Stored data entries:
--- START ---

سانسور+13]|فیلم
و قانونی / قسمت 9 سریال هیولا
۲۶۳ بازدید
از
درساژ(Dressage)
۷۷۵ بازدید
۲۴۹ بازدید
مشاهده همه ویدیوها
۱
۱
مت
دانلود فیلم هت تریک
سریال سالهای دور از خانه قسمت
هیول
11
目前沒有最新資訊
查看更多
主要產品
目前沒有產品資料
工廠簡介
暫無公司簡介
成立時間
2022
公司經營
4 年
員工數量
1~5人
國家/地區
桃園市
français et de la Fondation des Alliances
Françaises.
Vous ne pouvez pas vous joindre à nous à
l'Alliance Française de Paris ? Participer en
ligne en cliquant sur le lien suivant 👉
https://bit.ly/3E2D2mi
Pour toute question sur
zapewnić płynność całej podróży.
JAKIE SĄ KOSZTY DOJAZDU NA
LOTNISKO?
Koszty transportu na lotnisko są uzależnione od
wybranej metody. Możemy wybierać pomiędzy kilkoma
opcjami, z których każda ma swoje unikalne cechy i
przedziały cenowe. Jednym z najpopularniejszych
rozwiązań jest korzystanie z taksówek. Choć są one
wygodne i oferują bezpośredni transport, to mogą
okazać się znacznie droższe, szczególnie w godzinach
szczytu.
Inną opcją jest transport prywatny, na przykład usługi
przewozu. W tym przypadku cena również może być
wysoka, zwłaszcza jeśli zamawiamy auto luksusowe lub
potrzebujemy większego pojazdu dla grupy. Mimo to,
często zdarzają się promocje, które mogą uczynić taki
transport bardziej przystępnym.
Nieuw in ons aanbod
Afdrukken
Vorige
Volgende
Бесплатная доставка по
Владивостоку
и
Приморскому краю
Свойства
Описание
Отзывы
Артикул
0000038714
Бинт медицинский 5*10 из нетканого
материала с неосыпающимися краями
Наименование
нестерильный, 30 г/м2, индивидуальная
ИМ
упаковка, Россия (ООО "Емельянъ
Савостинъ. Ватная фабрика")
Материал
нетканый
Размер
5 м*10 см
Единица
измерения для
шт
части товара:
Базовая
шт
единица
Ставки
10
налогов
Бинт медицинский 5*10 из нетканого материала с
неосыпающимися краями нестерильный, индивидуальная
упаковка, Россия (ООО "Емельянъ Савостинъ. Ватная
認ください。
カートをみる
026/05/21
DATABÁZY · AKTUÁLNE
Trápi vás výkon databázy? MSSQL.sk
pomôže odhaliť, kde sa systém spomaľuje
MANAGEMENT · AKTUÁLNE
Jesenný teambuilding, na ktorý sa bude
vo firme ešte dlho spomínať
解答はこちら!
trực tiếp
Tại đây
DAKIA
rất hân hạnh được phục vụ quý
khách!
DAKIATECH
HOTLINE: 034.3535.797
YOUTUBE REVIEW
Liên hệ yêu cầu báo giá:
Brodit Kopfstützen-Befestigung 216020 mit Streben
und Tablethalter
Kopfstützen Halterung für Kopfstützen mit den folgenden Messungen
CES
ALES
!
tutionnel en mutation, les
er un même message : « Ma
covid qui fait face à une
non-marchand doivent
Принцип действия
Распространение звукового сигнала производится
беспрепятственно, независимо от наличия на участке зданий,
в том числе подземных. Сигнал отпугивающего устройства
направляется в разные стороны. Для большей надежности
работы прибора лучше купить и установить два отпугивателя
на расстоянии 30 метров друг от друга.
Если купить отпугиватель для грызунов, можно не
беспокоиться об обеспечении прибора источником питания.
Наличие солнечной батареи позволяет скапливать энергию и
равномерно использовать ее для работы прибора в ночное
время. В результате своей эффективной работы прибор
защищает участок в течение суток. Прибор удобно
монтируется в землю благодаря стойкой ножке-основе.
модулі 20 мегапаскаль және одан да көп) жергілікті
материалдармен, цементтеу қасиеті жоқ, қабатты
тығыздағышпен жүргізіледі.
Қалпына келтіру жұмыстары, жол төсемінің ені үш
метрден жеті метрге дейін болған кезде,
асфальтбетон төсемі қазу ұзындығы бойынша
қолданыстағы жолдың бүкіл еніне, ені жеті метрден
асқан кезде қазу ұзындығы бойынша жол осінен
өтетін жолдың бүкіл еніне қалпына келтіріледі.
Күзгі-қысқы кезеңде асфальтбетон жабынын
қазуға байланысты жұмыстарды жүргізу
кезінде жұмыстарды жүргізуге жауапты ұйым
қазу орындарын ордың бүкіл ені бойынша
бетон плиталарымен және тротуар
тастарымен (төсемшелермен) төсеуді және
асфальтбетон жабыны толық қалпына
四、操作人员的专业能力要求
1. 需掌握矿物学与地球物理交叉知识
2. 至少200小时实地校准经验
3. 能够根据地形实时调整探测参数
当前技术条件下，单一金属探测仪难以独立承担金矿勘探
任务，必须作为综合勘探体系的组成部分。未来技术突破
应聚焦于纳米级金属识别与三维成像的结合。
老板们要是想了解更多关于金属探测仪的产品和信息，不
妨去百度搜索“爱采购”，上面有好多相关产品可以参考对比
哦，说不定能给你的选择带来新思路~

--- END ---

Print all the data exactly as shown above.

> **YOUR SOLUTION**
سانسور+13]|فیلم
و قانونی / قسمت 9 سریال هیولا
۲۶۳ بازدید
از
درساژ(Dressage)
۷۷۵ بازدید
۲۴۹ بازدید
مشاهده همه ویدیوها
۱
۱
مت
دانلود فیلم هت تریک
سریال سالهای دور از خانه قسمت
هیول
11
目前沒有最新資訊
查看更多
主要產品
目前沒有產品資料
工廠簡介
暫無公司簡介
成立時間
2022
公司經營
4 年
員工數量
1~5人
國家/地區
桃園市
français et de la Fondation des Alliances
Françaises.
Vous ne pouvez pas vous joindre à nous à
l'Alliance Française de Paris ? Participer en
ligne en cliquant sur le lien suivant 👉
https://bit.ly/3E2D2mi
Pour toute question sur
zapewnić płynność całej podróży.
JAKIE SĄ KOSZTY DOJAZDU NA
LOTNISKO?
Koszty transportu na lotnisko są uzależnione od
wybranej metody. Możemy wybierać pomiędzy kilkoma
opcjami, z których każda ma swoje unikalne cechy i
przedziały cenowe. Jednym z najpopularniejszych
rozwiązań jest korzystanie z taksówek. Choć są one
wygodne i oferują bezpośredni transport, to mogą
okazać się znacznie droższe, szczególnie w godzinach
szczytu.
Inną opcją jest transport prywatny, na przykład usługi
przewozu. W tym przypadku cena również może być
wysoka, zwłaszcza jeśli zamawiamy auto luksusowe lub
potrzebujemy większego pojazdu dla grupy. Mimo to,
często zdarzają się promocje, które mogą uczynić taki
transport bardziej przystępnym.
Nieuw in ons aanbod
Afdrukken
Vorige
Volgende
Бесплатная доставка по
Владивостоку
и
Приморскому краю
Свойства
Описание
Отзывы
Артикул
0000038714
Бинт медицинский 5*10 из нетканого
материала с неосыпающимися краями
Наименование
нестерильный, 30 г/м2, индивидуальная
ИМ
упаковка, Россия (ООО "Емельянъ
Савостинъ. Ватная фабрика")
Материал
нетканый
Размер
5 м*10 см
Единица
измерения для
шт
части товара:
Базовая
шт
единица
Ставки
10
налогов
Бинт медицинский 5*10 из нетканого материала с
неосыпающимися краями нестерильный, индивидуальная
упаковка, Россия (ООО "Емельянъ Савостинъ. Ватная
認ください。
カートをみる
026/05/21
DATABÁZY · AKTUÁLNE
Trápi vás výkon databázy? MSSQL.sk
pomôže odhaliť, kde sa systém spomaľuje
MANAGEMENT · AKTUÁLNE
Jesenný teambuilding, na ktorý sa bude
vo firme ešte dlho spomínať
解答はこちら!
trực tiếp
Tại đây
DAKIA
rất hân hạnh được phục vụ quý
khách!
DAKIATECH
HOTLINE: 034.3535.797
YOUTUBE REVIEW
Liên hệ yêu cầu báo giá:
Brodit Kopfstützen-Befestigung 216020 mit Streben
und Tablethalter
Kopfstützen Halterung für Kopfstützen mit den folgenden Messungen
CES
ALES
!
tutionnel en mutation, les
er un même message : « Ma
covid qui fait face à une
non-marchand doivent
Принцип действия
Распространение звукового сигнала производится
беспрепятственно, независимо от наличия на участке зданий,
в том числе подземных. Сигнал отпугивающего устройства
направляется в разные стороны. Для большей надежности
работы прибора лучше купить и установить два отпугивателя
на расстоянии 30 метров друг от друга.
Если купить отпугиватель для грызунов, можно не
беспокоиться об обеспечении прибора источником питания.
Наличие солнечной батареи позволяет скапливать энергию и
равномерно использовать ее для работы прибора в ночное
время. В результате своей эффективной работы прибор
защищает участок в течение суток. Прибор удобно
монтируется в землю благодаря стойкой ножке-основе.
модулі 20 мегапаскаль және одан да көп) жергілікті
материалдармен, цементтеу қасиеті жоқ, қабатты
тығыздағышпен жүргізіледі.
Қалпына келтіру жұмыстары, жол төсемінің ені үш
метрден жеті метрге дейін болған кезде,
асфальтбетон төсемі қазу ұзындығы бойынша
қолданыстағы жолдың бүкіл еніне, ені жеті метрден
асқан кезде қазу ұзындығы бойынша жол осінен
өтетін жолдың бүкіл еніне қалпына келтіріледі.
Күзгі-қысқы кезеңде асфальтбетон жабынын
қазуға байланысты жұмыстарды жүргізу
кезінде жұмыстарды жүргізуге жауапты ұйым
қазу орындарын ордың бүкіл ені бойынша
бетон плиталарымен және тротуар
тастарымен (төсемшелермен) төсеуді және
асфальтбетон жабыны толық қалпына
四、操作人员的专业能力要求
1. 需掌握矿物学与地球物理交叉知识
2. 至少200小时实地校准经验
3. 能够根据地形实时调整探测参数
当前技术条件下，单一金属探测仪难以独立承担金矿勘探
任务，必须作为综合勘探体系的组成部分。未来技术突破
应聚焦于纳米级金属识别与三维成像的结合。
老板们要是想了解更多关于金属探测仪的产品和信息，不
妨去百度搜索“爱采购”，上面有好多相关产品可以参考对比
哦，说不定能给你的选择带来新思路~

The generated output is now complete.